BTW Windows doesn't seem easy or make much sense to them at all either. Linux wouldn't be any harder for them aside from getting support from random places, or buying random bits of junk with no research expecting them to kinda work.

> BTW Windows doesn't seem easy or make much sense to them at all either

That's the thing that annoys me. People say Linux is "harder", but I really don't think that's true. People seem to just ignore all the weird awful bullshit in Windows that pops up and accept it as just part of the world, and when Linux has slightly different issues, OMG WHY IS IT SO HARD I'LL STICK WITH MY ADWARE MACHINE BECAUSE I LIKE HAVING UPDATES BREAK EVERYTINGGGG.

> Ask yourself why your parents still use windows and you'll have your response.

I have. They are convinced it will be "harder". I have tried to explain to them what seems a lot harder to me is when Windows Update decides to brick their computer [0], and they have to call me in a panic and I have to waste an entire day walking them through diagnosis stuff and eventually walk them through flashing multiple thumb drives of Linux and Windows 11 [2] and then walk them through nuking and reinstalling.
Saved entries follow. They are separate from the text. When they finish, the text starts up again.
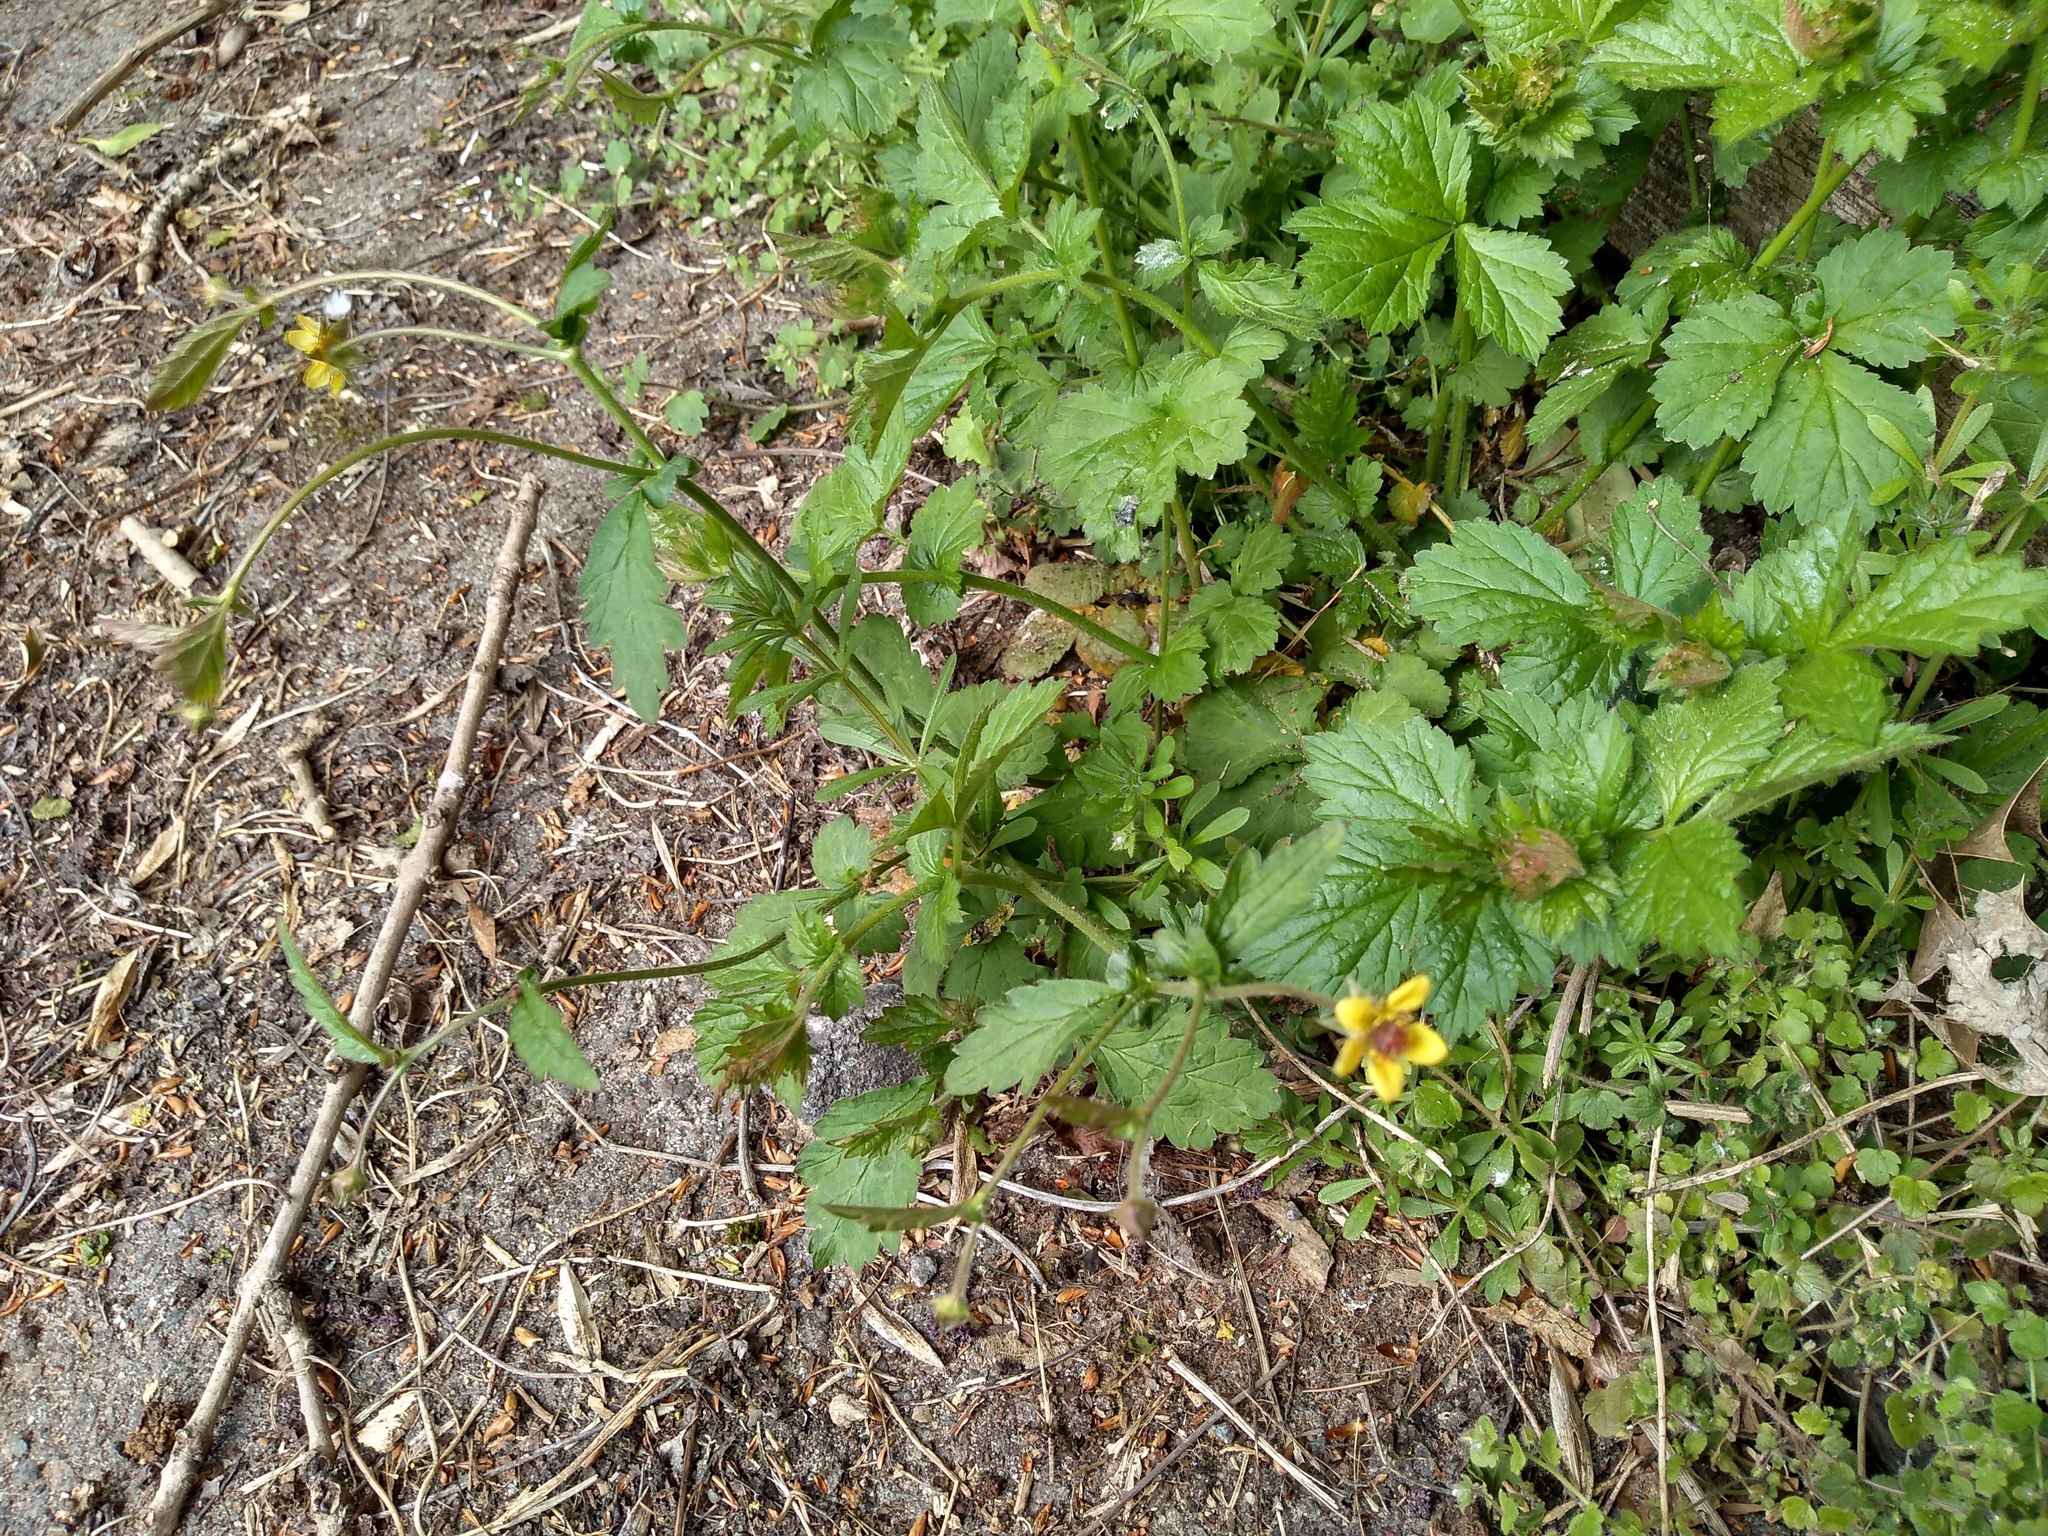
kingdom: Plantae
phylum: Tracheophyta
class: Magnoliopsida
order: Rosales
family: Rosaceae
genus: Geum
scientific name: Geum urbanum
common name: Wood avens
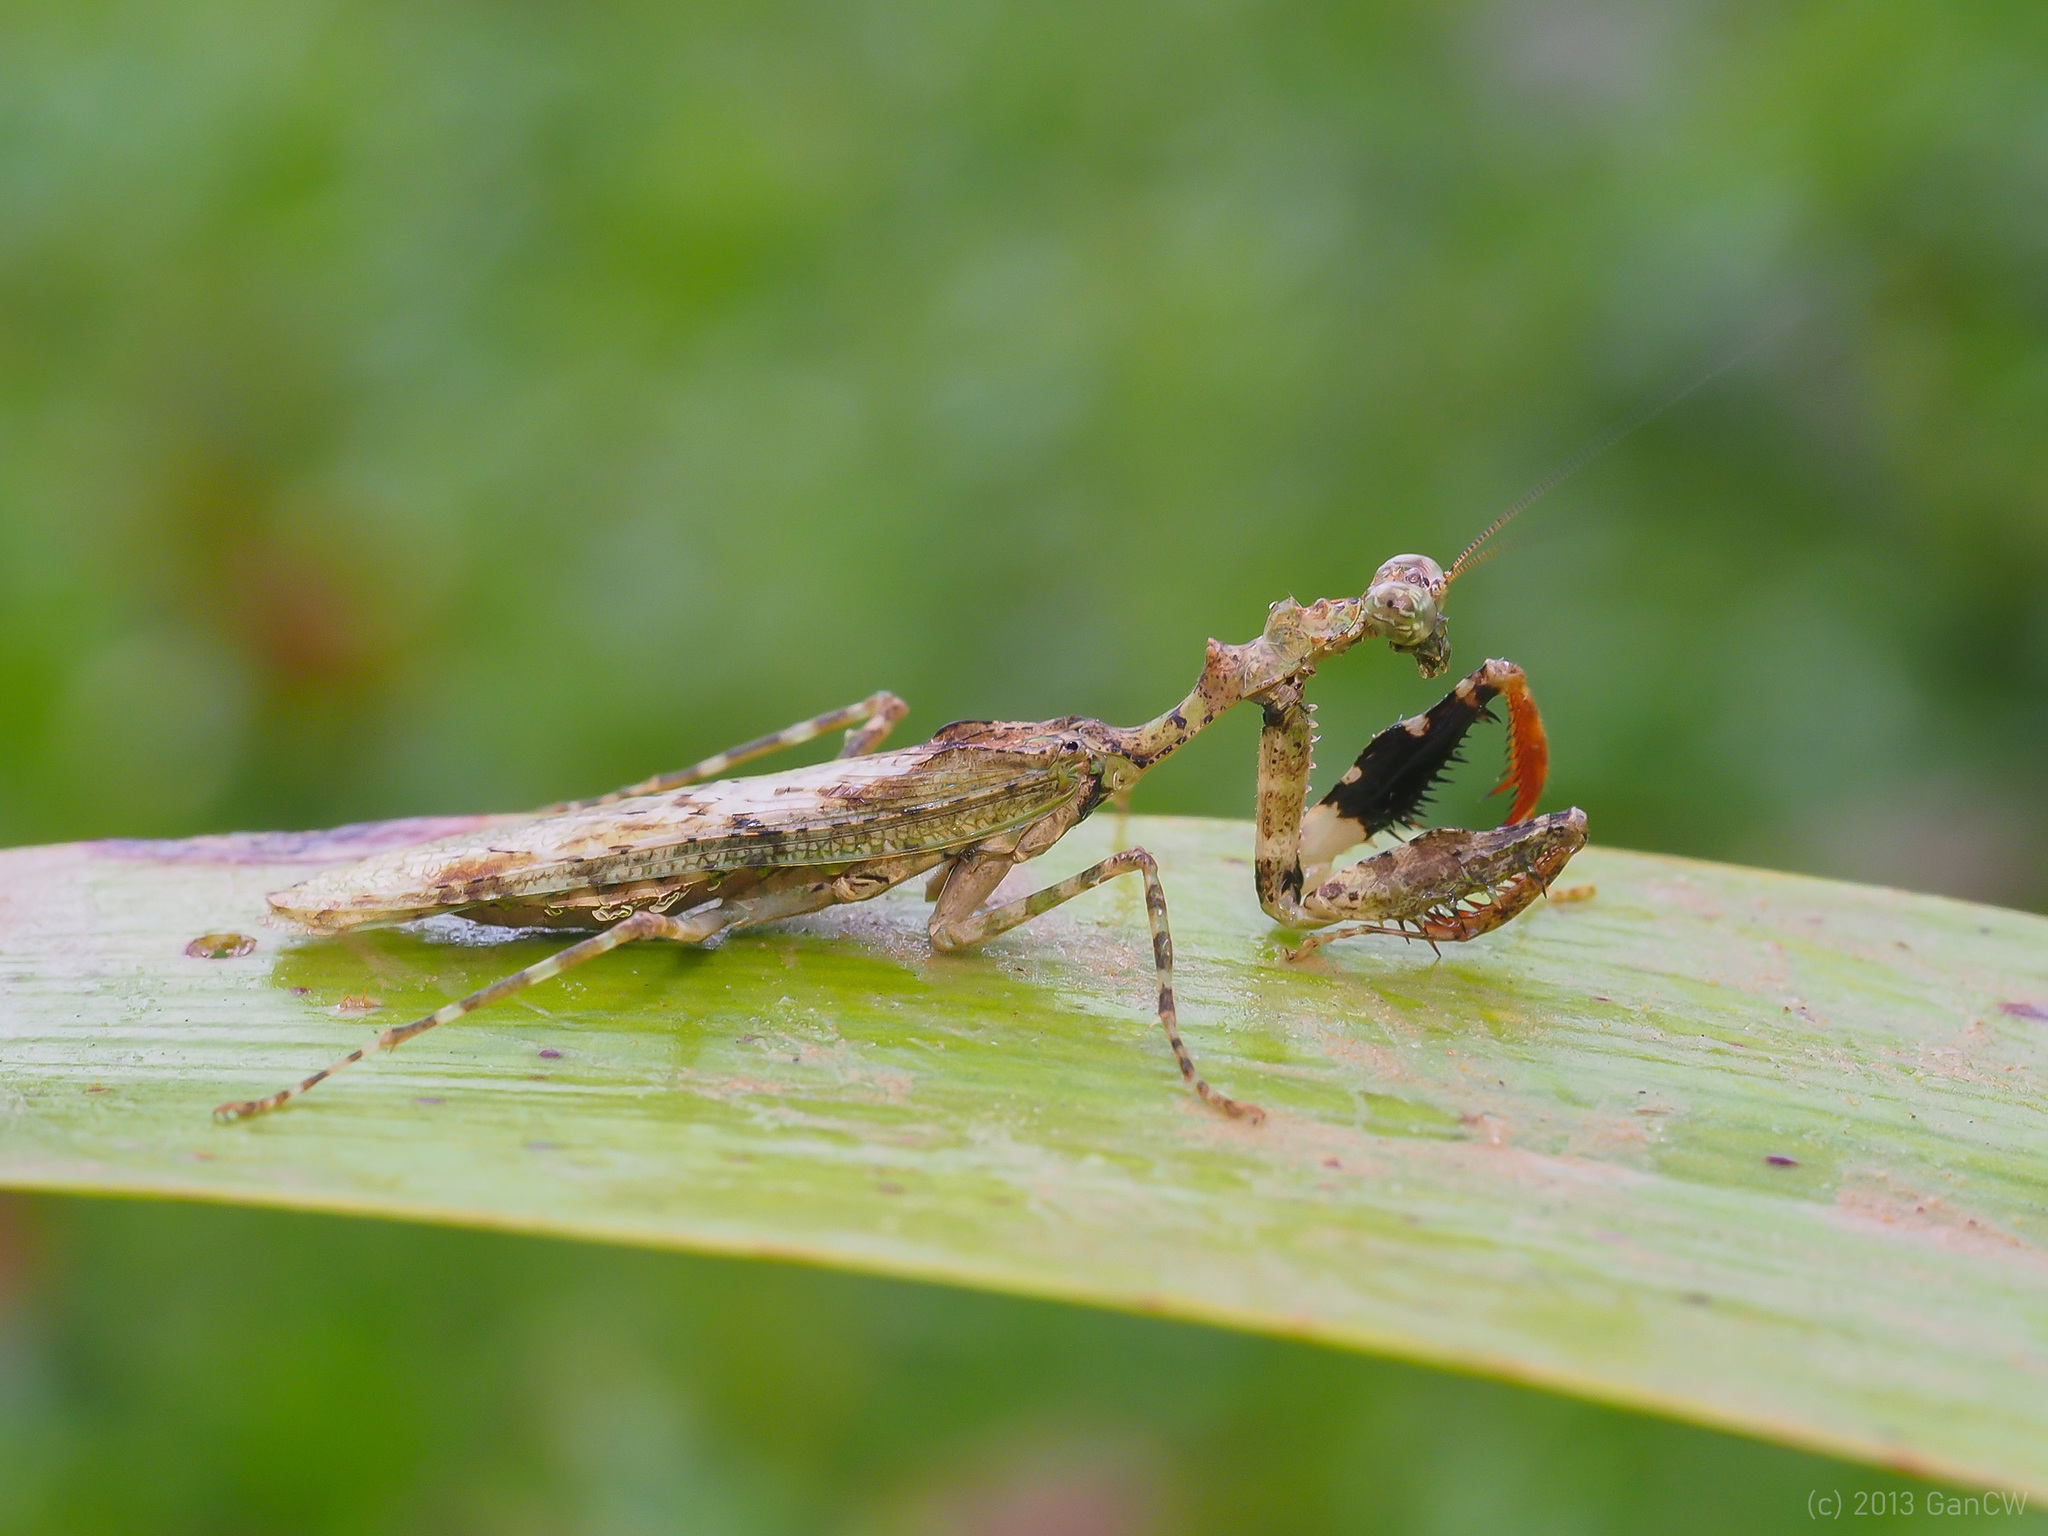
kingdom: Animalia
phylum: Arthropoda
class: Insecta
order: Mantodea
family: Hymenopodidae
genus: Majangella
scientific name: Majangella moultoni
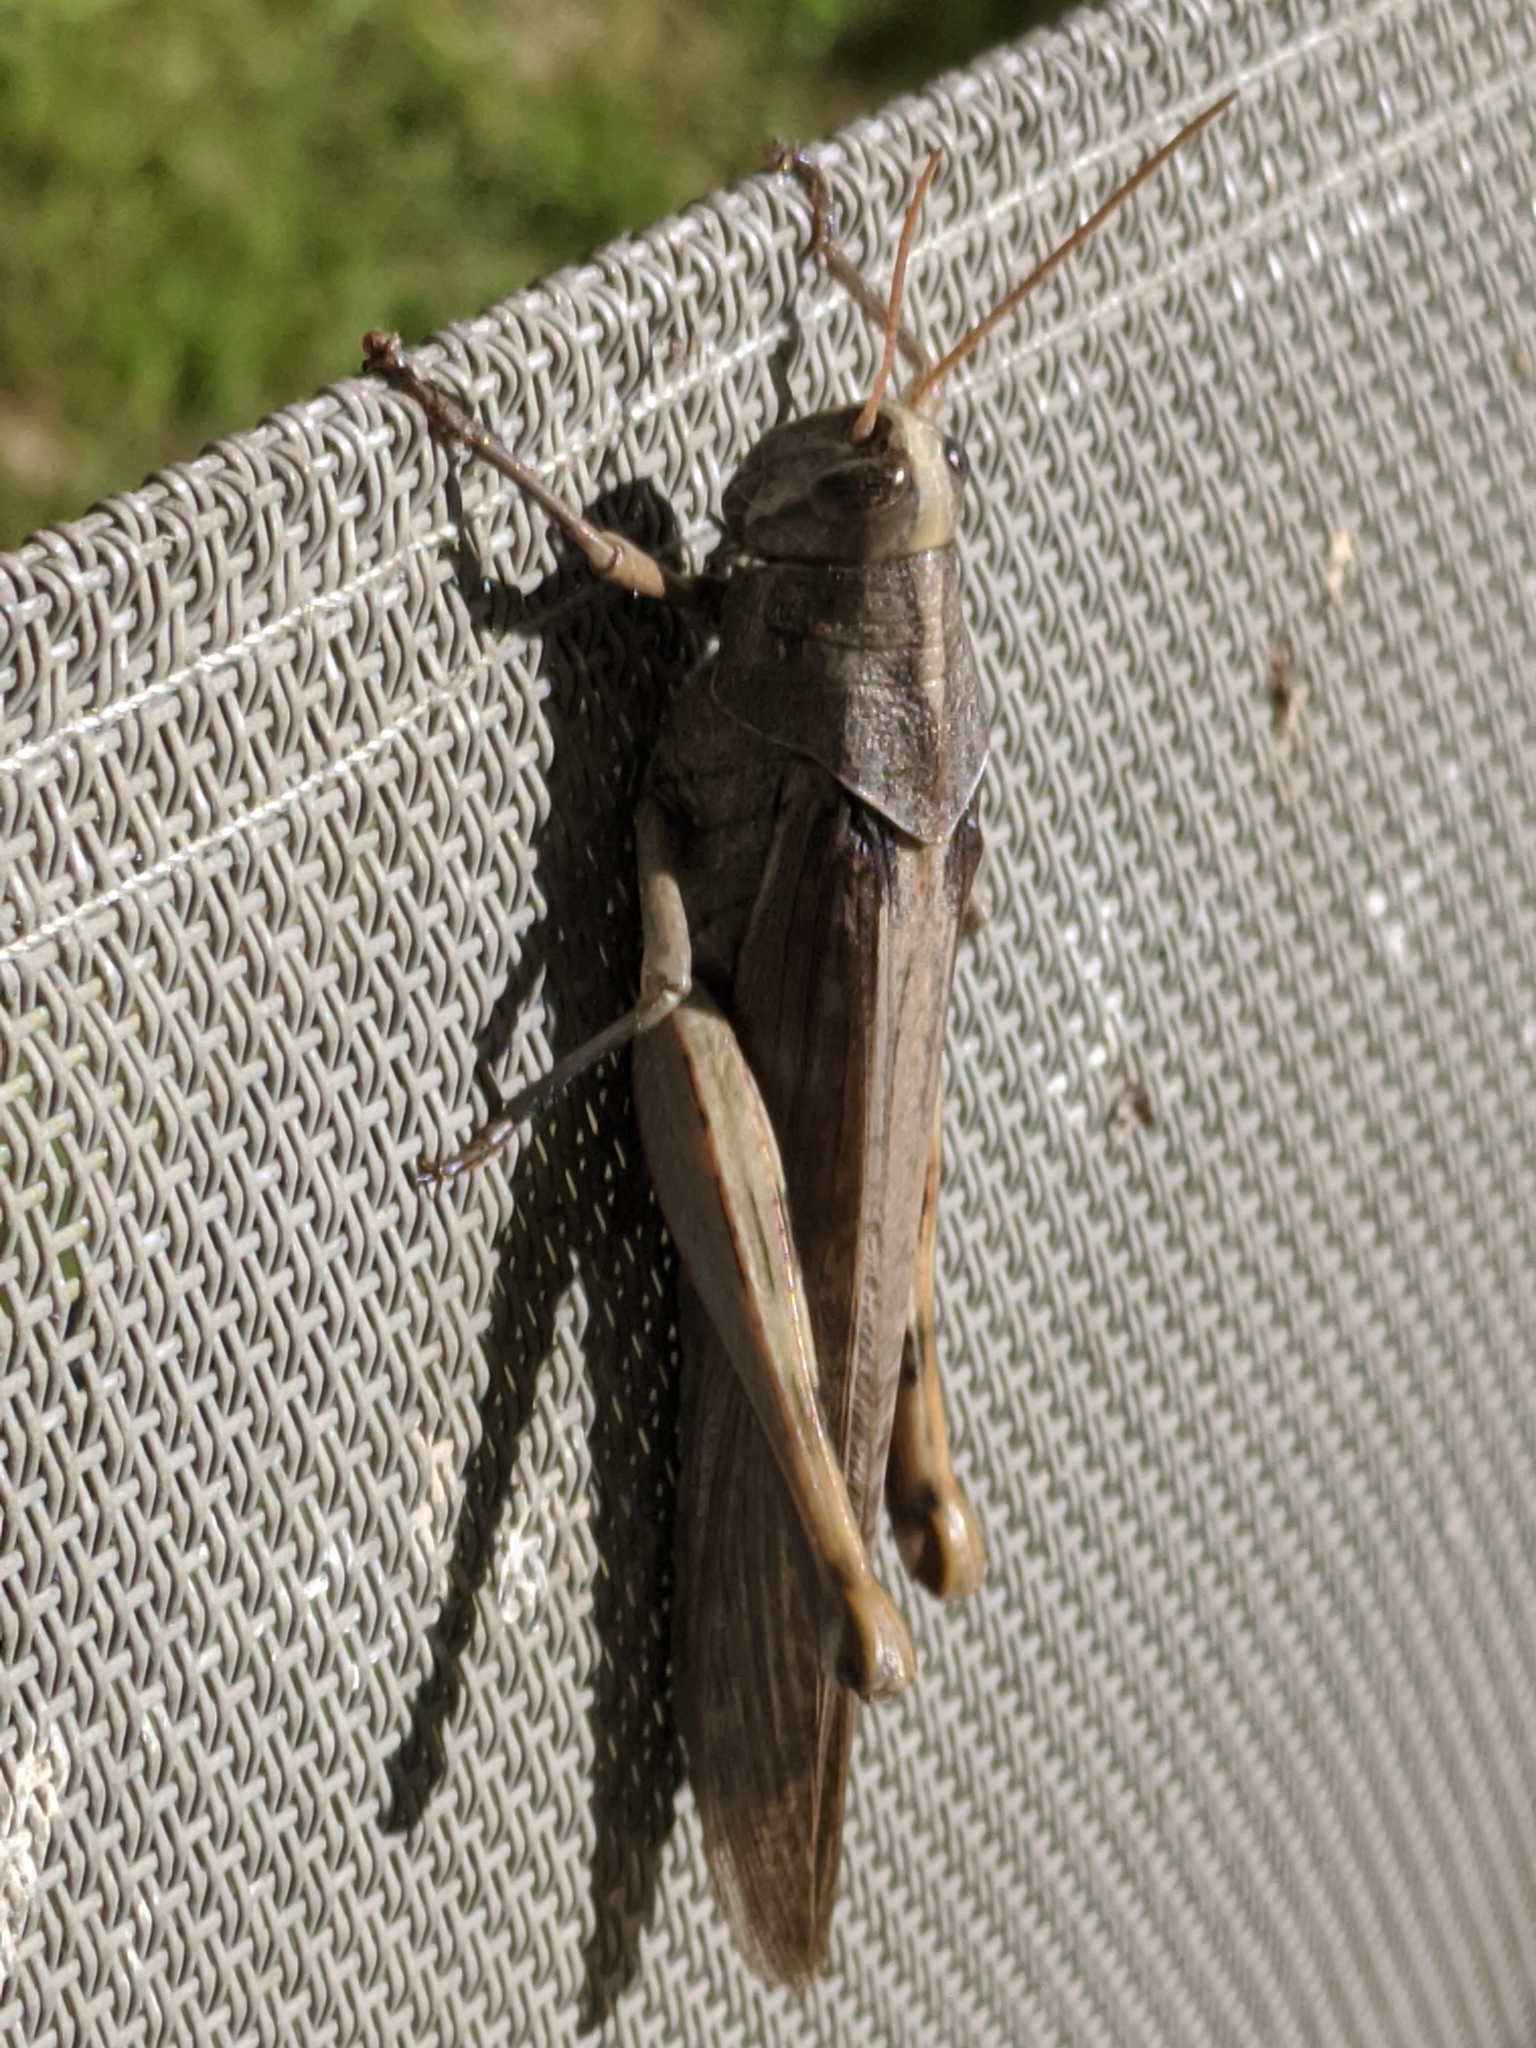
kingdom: Animalia
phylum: Arthropoda
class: Insecta
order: Orthoptera
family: Acrididae
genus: Schistocerca
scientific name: Schistocerca nitens
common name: Vagrant grasshopper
As I've said before, before I get any kind of "live and let live man if they want to run windows let them", I would like to point out that whenever their computers break, they call me to fix it, so I do not think it's unreasonable for me to want them to use an operating system that has recovery tools that actually work, with and with filesystems built after the neolithic age so that system backups are easy and cheap and actually do what they're supposed to.

[0] dig through my comment history if you details.

[1] made more annoying because, as far as I can tell, none of the Microsoft recovery tools have ever worked in any point in history.

[2] Linux because Microsoft doesn't have any kind of LiveCD/LiveUSB support anymore, so I had to boot into a live Linux so I could walk them through installing tmate and then I was able to mount the drive and rsync all the files over to my server for recovery.